• [Action item]
State only the number of lines below where the word "Insurance" is found.

____

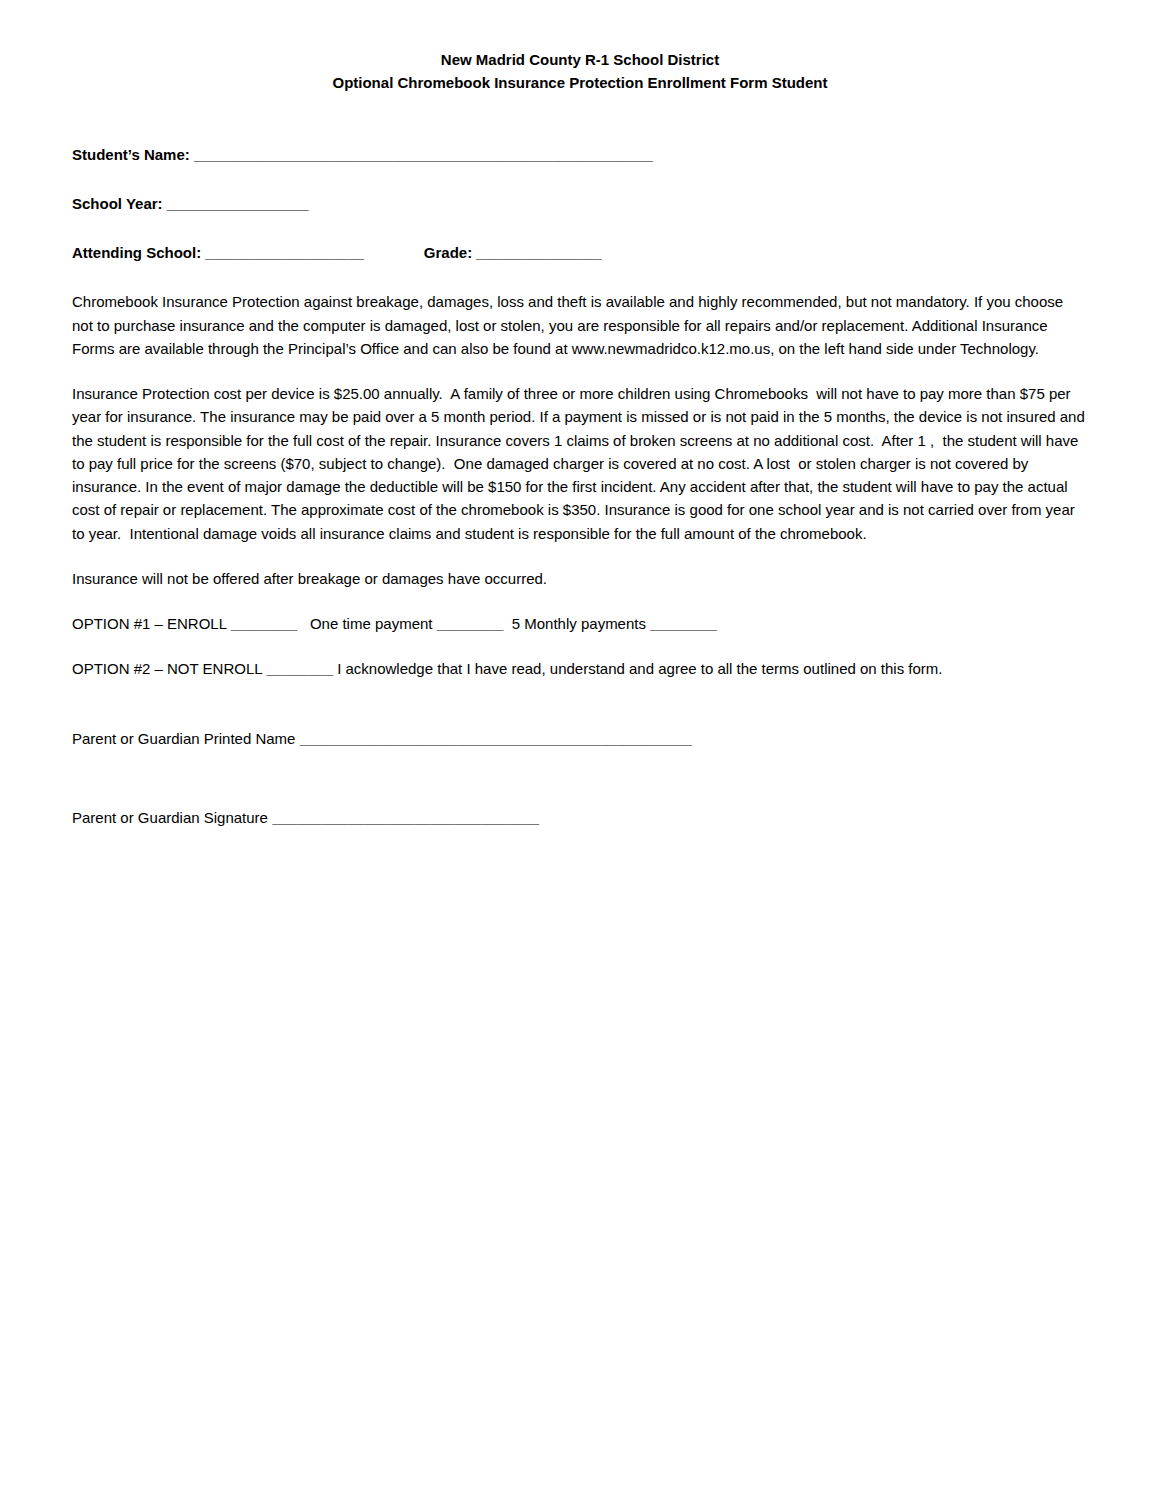New Madrid County R-1 School District
Optional Chromebook Insurance Protection Enrollment Form Student
Student’s Name: _______________________________________________________
School Year: _________________
Attending School: ___________________ Grade: _______________
Chromebook Insurance Protection against breakage, damages, loss and theft is available and highly recommended, but not mandatory. If you choose not to purchase insurance and the computer is damaged, lost or stolen, you are responsible for all repairs and/or replacement. Additional Insurance Forms are available through the Principal’s Office and can also be found at www.newmadridco.k12.mo.us, on the left hand side under Technology.
Insurance Protection cost per device is $25.00 annually. A family of three or more children using Chromebooks will not have to pay more than $75 per year for insurance. The insurance may be paid over a 5 month period. If a payment is missed or is not paid in the 5 months, the device is not insured and the student is responsible for the full cost of the repair. Insurance covers 1 claims of broken screens at no additional cost. After 1 , the student will have to pay full price for the screens ($70, subject to change). One damaged charger is covered at no cost. A lost or stolen charger is not covered by insurance. In the event of major damage the deductible will be $150 for the first incident. Any accident after that, the student will have to pay the actual cost of repair or replacement. The approximate cost of the chromebook is $350. Insurance is good for one school year and is not carried over from year to year. Intentional damage voids all insurance claims and student is responsible for the full amount of the chromebook.
Insurance will not be offered after breakage or damages have occurred.
OPTION #1 – ENROLL ________ One time payment ________ 5 Monthly payments ________
OPTION #2 – NOT ENROLL ________ I acknowledge that I have read, understand and agree to all the terms outlined on this form.
Parent or Guardian Printed Name _______________________________________________
Parent or Guardian Signature ________________________________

____

• [Reply to the task]
4